Я все еще была полуголой, в одной кожаной тунике, в которую нарядил меня его светлость, поэтому, накинув для приличия сюртук Пэдди, я пошла через луг к табору. Лошади шарахнулись, заметив меня на залитом лунным светом и затянутом туманом поле, и старуха проснулась. Сложив пальцы в оберег от несчастий, она позвала:
— Мэнни!
Из большой кибитки вышел высокий смуглый мужчина в штанах и жилете и уставился на меня. Не знаю уж, за кого он меня принял в таком виде — заляпанную грязью, измазанную в запекшейся крови, босую и одетую лишь в кожаное платье под красным сюртуком Пэдди.

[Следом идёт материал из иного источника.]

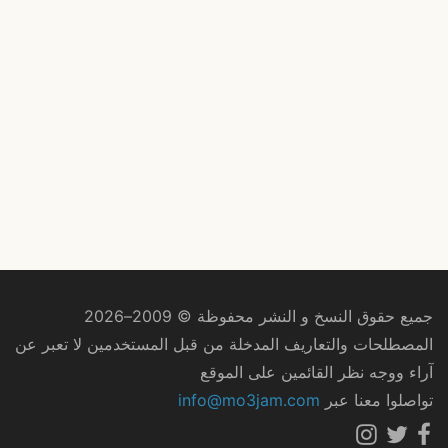
جميع حقوق النسخ و النشر محفوظة © 2009–2026
المصطلحات والتعاريف المدخلة من قبل المستخدمين لا تعبر عن
آراء ووجه نظر القائمين على الموقع
تواصلوا معنا عبر
info@mo3jam.com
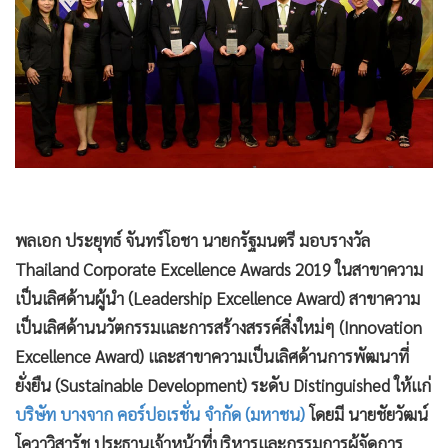
•
Good health & Well-being
•
Green Innovation & SD
•
Management & HR
•
MGR Live
•
Infographic
•
การเมือง
•
ท่องเที่ยว
•
กีฬา
พลเอก ประยุทธ์ จันทร์โอชา นายกรัฐมนตรี มอบรางวัล
•
ต่างประเทศ
Thailand Corporate Excellence Awards 2019 ในสาขาความ
•
Special Scoop
เป็นเลิศด้านผู้นำ (Leadership Excellence Award) สาขาความ
•
เศรษฐกิจ-ธุรกิจ
เป็นเลิศด้านนวัตกรรมและการสร้างสรรค์สิ่งใหม่ๆ (Innovation
•
จีน
Excellence Award) และสาขาความเป็นเลิศด้านการพัฒนาที่
•
ชุมชน-คุณภาพชีวิต
ยั่งยืน (Sustainable Development) ระดับ Distinguished ให้แก่
•
อาชญากรรม
บริษัท บางจาก คอร์ปอเรชั่น จำกัด (มหาชน)
โดยมี นายชัยวัฒน์
•
Motoring
โควาวิสารัช ประธานเจ้าหน้าที่บริหารและกรรมการผู้จัดการ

Цыган остановился, уперев руки в боки, рассмеялся и воскликнул:
— Кого я вижу?! Неужели это Энни Лавридж?!
Я не встречала Мэнни Ли с тех пор, пока еще был жив Большой Том. Но я помнила, как этот приятель нашего Томми вечно дразнил нас, когда мы встречались на ярмарках, носились по траве и играли в стогах сена. Он был из семейства Ли, которое странствовало по Англии, хотя многие, как мне рассказывала мама, давным-давно перебрались в Америку. И все они знали Большого Тома.
Мы привели Джема, Пэдди и лошадей, и Мэнни поставил на огонь котелок. К нам подошла его жена Лилия с дочкой на руках — самым очаровательным крошечным созданием, которое я видела в своей жизни. Малышку звали Лавиния.
Дальше последовала долгая история моей жизни и злоключений. Все Ли знали, что меня продали, а мама умерла в лечебнице. Знали они и о том, что мальчиков выслали, но я не стала рассказывать, что Томми уехал в Америку, соврав, будто он отправился в Уэльс с табором, который встретил по пути, и теперь торгует лошадьми на севере.
Пэдди очень переживал за свой мешочек с деньгами и постоянно прижимал его к себе. Но я знала, что цыгане позаботятся о нас и не причинят вреда. Пэдди развел собственный костерок в стороне от кибиток и до самого рассвета сушил у огня банкноты и пересчитывал монеты.